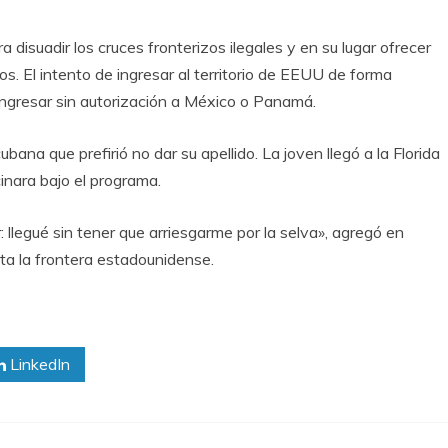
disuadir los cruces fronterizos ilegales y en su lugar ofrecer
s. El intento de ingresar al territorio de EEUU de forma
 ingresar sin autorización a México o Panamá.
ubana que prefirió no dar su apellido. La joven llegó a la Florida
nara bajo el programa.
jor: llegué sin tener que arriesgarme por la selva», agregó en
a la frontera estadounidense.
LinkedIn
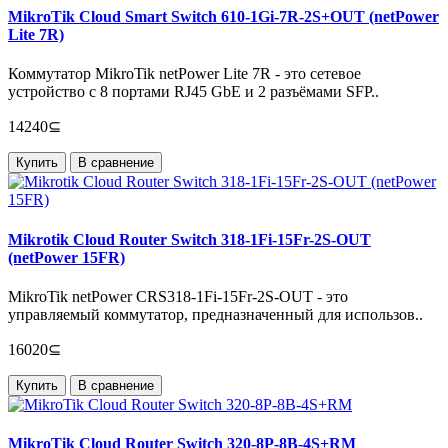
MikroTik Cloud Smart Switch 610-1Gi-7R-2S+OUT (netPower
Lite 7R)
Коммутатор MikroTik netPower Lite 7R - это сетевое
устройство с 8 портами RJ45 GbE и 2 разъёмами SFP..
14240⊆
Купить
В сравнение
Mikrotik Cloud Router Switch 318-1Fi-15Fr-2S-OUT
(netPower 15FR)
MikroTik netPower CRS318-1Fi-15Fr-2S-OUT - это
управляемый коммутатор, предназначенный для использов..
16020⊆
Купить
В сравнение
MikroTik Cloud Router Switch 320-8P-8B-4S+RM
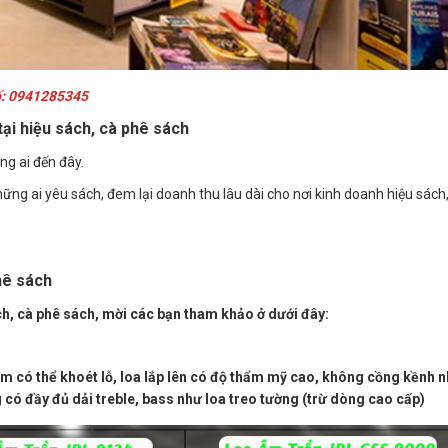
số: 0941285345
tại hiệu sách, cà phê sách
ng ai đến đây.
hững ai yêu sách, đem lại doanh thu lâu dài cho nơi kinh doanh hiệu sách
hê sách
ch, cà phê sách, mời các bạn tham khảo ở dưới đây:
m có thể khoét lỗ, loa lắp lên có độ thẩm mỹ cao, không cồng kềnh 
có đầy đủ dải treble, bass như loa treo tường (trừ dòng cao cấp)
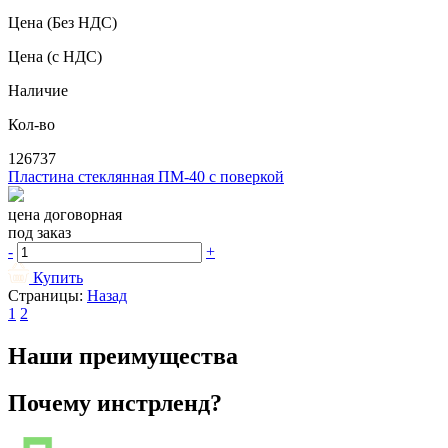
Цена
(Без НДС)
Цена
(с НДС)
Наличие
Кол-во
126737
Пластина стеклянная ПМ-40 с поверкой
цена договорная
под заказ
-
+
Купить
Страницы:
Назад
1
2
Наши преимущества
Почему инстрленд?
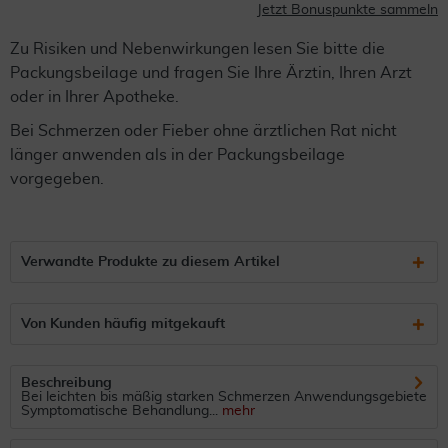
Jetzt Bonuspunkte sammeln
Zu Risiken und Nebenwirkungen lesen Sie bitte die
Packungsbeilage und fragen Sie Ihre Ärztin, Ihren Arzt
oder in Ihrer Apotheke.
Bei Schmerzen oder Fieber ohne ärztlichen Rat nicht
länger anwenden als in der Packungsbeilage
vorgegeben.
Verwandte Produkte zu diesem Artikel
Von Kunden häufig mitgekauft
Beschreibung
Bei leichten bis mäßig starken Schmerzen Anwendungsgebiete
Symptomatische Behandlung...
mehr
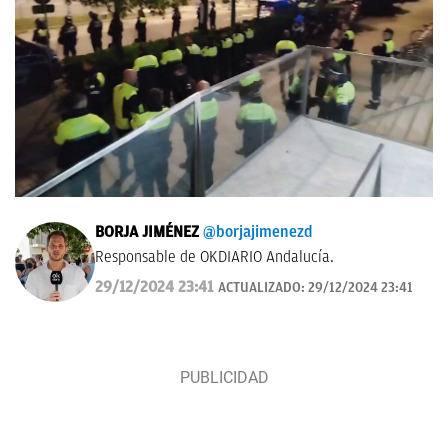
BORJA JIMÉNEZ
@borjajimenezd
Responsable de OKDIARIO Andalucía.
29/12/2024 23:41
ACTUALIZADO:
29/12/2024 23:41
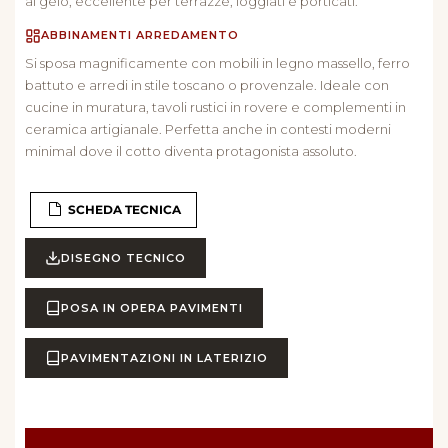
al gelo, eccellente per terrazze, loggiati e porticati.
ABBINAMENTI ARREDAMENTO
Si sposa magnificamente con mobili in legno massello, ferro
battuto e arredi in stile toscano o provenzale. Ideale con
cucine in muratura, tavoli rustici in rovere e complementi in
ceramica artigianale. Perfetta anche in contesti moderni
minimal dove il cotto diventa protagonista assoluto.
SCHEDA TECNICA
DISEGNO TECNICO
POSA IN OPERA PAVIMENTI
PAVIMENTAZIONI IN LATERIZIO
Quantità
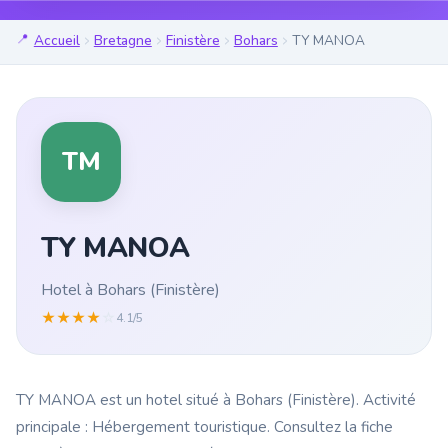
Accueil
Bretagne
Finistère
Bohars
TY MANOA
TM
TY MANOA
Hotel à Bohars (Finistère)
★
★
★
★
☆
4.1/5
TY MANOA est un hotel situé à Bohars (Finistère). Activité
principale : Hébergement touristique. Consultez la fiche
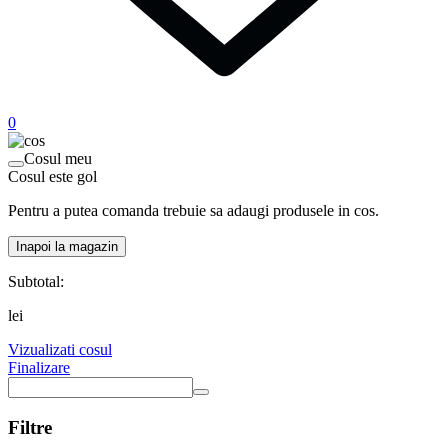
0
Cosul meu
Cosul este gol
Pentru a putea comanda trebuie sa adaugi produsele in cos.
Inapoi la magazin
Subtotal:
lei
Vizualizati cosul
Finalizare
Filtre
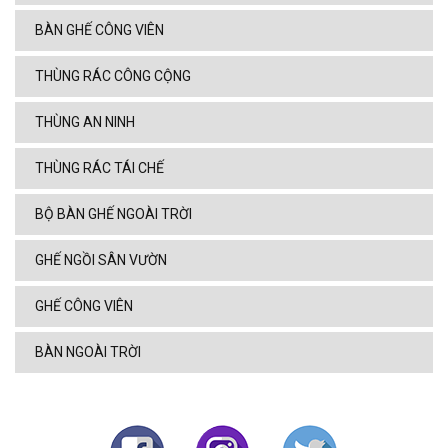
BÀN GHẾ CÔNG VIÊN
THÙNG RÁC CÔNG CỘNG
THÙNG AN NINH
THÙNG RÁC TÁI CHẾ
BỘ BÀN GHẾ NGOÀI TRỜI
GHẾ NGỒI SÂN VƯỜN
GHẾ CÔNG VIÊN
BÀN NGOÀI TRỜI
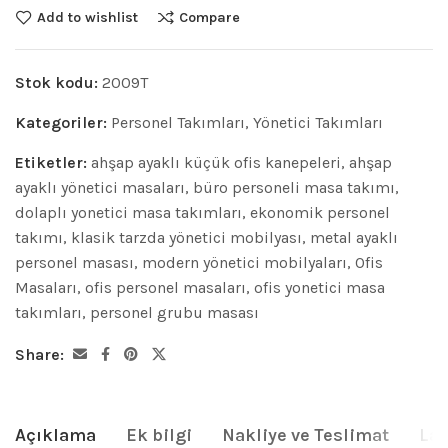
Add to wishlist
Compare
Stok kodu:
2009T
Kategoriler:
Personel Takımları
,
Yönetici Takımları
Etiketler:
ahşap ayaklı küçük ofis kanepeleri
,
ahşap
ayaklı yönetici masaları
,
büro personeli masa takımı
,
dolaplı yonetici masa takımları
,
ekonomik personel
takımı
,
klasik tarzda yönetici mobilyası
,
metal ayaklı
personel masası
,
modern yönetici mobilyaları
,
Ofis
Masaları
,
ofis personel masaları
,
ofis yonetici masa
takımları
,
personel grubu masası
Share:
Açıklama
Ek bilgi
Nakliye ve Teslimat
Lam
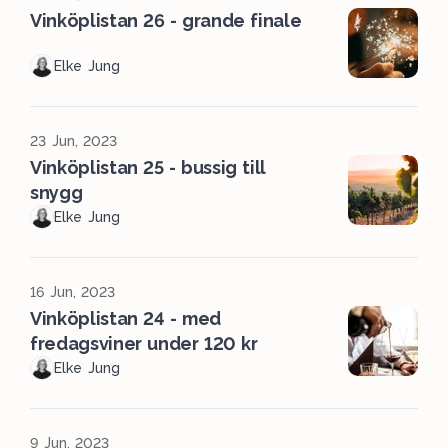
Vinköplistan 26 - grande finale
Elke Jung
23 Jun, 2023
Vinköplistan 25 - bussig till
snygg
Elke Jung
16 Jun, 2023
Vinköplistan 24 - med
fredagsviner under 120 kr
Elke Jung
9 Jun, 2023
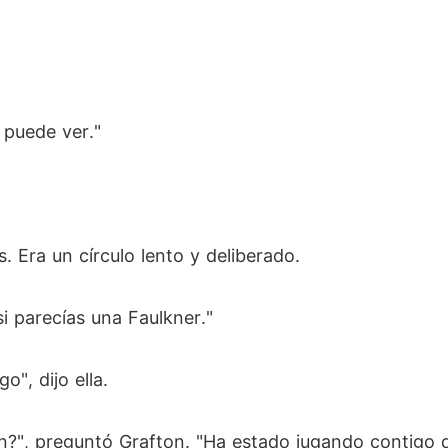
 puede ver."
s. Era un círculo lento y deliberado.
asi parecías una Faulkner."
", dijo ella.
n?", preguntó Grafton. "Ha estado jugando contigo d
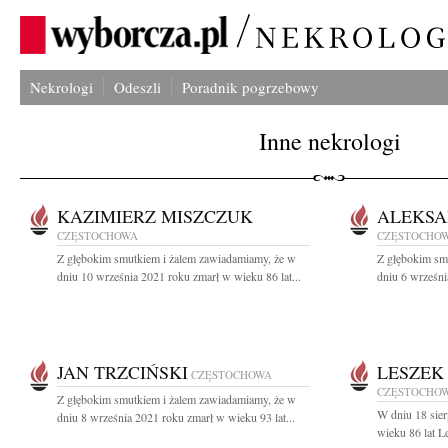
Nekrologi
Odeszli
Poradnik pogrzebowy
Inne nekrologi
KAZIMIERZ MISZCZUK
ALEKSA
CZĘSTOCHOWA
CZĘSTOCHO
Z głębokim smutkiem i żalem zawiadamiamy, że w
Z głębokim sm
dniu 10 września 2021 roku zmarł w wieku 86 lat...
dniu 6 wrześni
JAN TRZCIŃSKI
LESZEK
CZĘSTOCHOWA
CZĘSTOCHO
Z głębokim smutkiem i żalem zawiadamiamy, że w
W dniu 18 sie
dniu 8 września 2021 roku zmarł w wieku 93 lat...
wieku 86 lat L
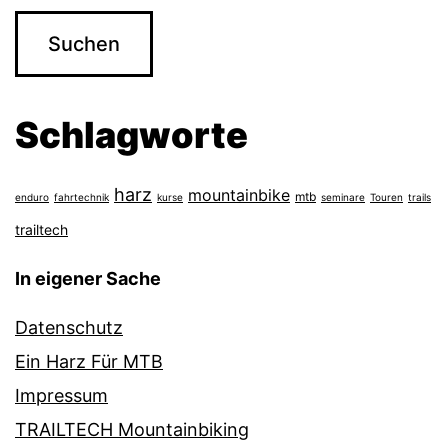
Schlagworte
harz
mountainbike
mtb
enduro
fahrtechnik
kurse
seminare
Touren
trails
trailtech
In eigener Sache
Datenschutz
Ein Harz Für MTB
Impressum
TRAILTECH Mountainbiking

|---|

• **WORK TO BE COMPLETED**
Revise the text of every row above by replacing "Купить" with "В корзину" wherever it occurs, keeping everything else unchanged. Give only the revised text and omit the pictures.

• **THE COMPLETED TASK**
disuadir los cruces fronterizos ilegales y en su lugar ofrecer
s. El intento de ingresar al territorio de EEUU de forma
 ingresar sin autorización a México o Panamá.
ubana que prefirió no dar su apellido. La joven llegó a la Florida
nara bajo el programa.
jor: llegué sin tener que arriesgarme por la selva», agregó en
a la frontera estadounidense.
LinkedIn
MikroTik Cloud Smart Switch 610-1Gi-7R-2S+OUT (netPower
Lite 7R)
Коммутатор MikroTik netPower Lite 7R - это сетевое
устройство с 8 портами RJ45 GbE и 2 разъёмами SFP..
14240⊆
В корзину
В сравнение
Mikrotik Cloud Router Switch 318-1Fi-15Fr-2S-OUT
(netPower 15FR)
MikroTik netPower CRS318-1Fi-15Fr-2S-OUT - это
управляемый коммутатор, предназначенный для использов..
16020⊆
В корзину
В сравнение
MikroTik Cloud Router Switch 320-8P-8B-4S+RM
số: 0941285345
tại hiệu sách, cà phê sách
ng ai đến đây.
hững ai yêu sách, đem lại doanh thu lâu dài cho nơi kinh doanh hiệu sách
hê sách
ch, cà phê sách, mời các bạn tham khảo ở dưới đây:
m có thể khoét lỗ, loa lắp lên có độ thẩm mỹ cao, không cồng kềnh 
có đầy đủ dải treble, bass như loa treo tường (trừ dòng cao cấp)
Цена
(Без НДС)
Цена
(с НДС)
Наличие
Кол-во
126737
Пластина стеклянная ПМ-40 с поверкой
цена договорная
под заказ
-
+
В корзину
Страницы:
Назад
1
2
Наши преимущества
Почему инстрленд?
Jetzt Bonuspunkte sammeln
Zu Risiken und Nebenwirkungen lesen Sie bitte die
Packungsbeilage und fragen Sie Ihre Ärztin, Ihren Arzt
oder in Ihrer Apotheke.
Bei Schmerzen oder Fieber ohne ärztlichen Rat nicht
länger anwenden als in der Packungsbeilage
vorgegeben.
Verwandte Produkte zu diesem Artikel
Von Kunden häufig mitgekauft
Beschreibung
Bei leichten bis mäßig starken Schmerzen Anwendungsgebiete
Symptomatische Behandlung...
mehr
BORJA JIMÉNEZ
@borjajimenezd
Responsable de OKDIARIO Andalucía.
29/12/2024 23:41
ACTUALIZADO:
29/12/2024 23:41
al gelo, eccellente per terrazze, loggiati e porticati.
ABBINAMENTI ARREDAMENTO
Si sposa magnificamente con mobili in legno massello, ferro
battuto e arredi in stile toscano o provenzale. Ideale con
cucine in muratura, tavoli rustici in rovere e complementi in
ceramica artigianale. Perfetta anche in contesti moderni
minimal dove il cotto diventa protagonista assoluto.
SCHEDA TECNICA
DISEGNO TECNICO
POSA IN OPERA PAVIMENTI
PAVIMENTAZIONI IN LATERIZIO
Quantità
Accueil
Bretagne
Finistère
Bohars
TY MANOA
TM
TY MANOA
Hotel à Bohars (Finistère)
★
★
★
★
☆
4.1/5
TY MANOA est un hotel situé à Bohars (Finistère). Activité
principale : Hébergement touristique. Consultez la fiche
0
Cosul meu
Cosul este gol
Pentru a putea comanda trebuie sa adaugi produsele in cos.
Inapoi la magazin
Subtotal:
lei
Vizualizati cosul
Finalizare
Filtre
BÀN GHẾ CÔNG VIÊN
THÙNG RÁC CÔNG CỘNG
THÙNG AN NINH
THÙNG RÁC TÁI CHẾ
BỘ BÀN GHẾ NGOÀI TRỜI
GHẾ NGỒI SÂN VƯỜN
GHẾ CÔNG VIÊN
BÀN NGOÀI TRỜI
Add to wishlist
Compare
Stok kodu:
2009T
Kategoriler:
Personel Takımları
,
Yönetici Takımları
Etiketler:
ahşap ayaklı küçük ofis kanepeleri
,
ahşap
ayaklı yönetici masaları
,
büro personeli masa takımı
,
dolaplı yonetici masa takımları
,
ekonomik personel
takımı
,
klasik tarzda yönetici mobilyası
,
metal ayaklı
personel masası
,
modern yönetici mobilyaları
,
Ofis
Masaları
,
ofis personel masaları
,
ofis yonetici masa
takımları
,
personel grubu masası
Share:
Açıklama
Ek bilgi
Nakliye ve Teslimat
Lam
Vinköplistan 26 - grande finale
Elke Jung
23 Jun, 2023
Vinköplistan 25 - bussig till
snygg
Elke Jung
16 Jun, 2023
Vinköplistan 24 - med
fredagsviner under 120 kr
Elke Jung
9 Jun, 2023
 puede ver."
s. Era un círculo lento y deliberado.
asi parecías una Faulkner."
", dijo ella.
n?", preguntó Grafton. "Ha estado jugando contigo d
Nekrologi
Odeszli
Poradnik pogrzebowy
Inne nekrologi
KAZIMIERZ MISZCZUK
ALEKSA
CZĘSTOCHOWA
CZĘSTOCHO
Z głębokim smutkiem i żalem zawiadamiamy, że w
Z głębokim sm
dniu 10 września 2021 roku zmarł w wieku 86 lat...
dniu 6 wrześni
JAN TRZCIŃSKI
LESZEK
CZĘSTOCHOWA
CZĘSTOCHO
Z głębokim smutkiem i żalem zawiadamiamy, że w
W dniu 18 sie
dniu 8 września 2021 roku zmarł w wieku 93 lat...
wieku 86 lat L
Schlagworte
harz
mountainbike
mtb
enduro
fahrtechnik
kurse
seminare
Touren
trails
trailtech
In eigener Sache
Datenschutz
Ein Harz Für MTB
Impressum
TRAILTECH Mountainbiking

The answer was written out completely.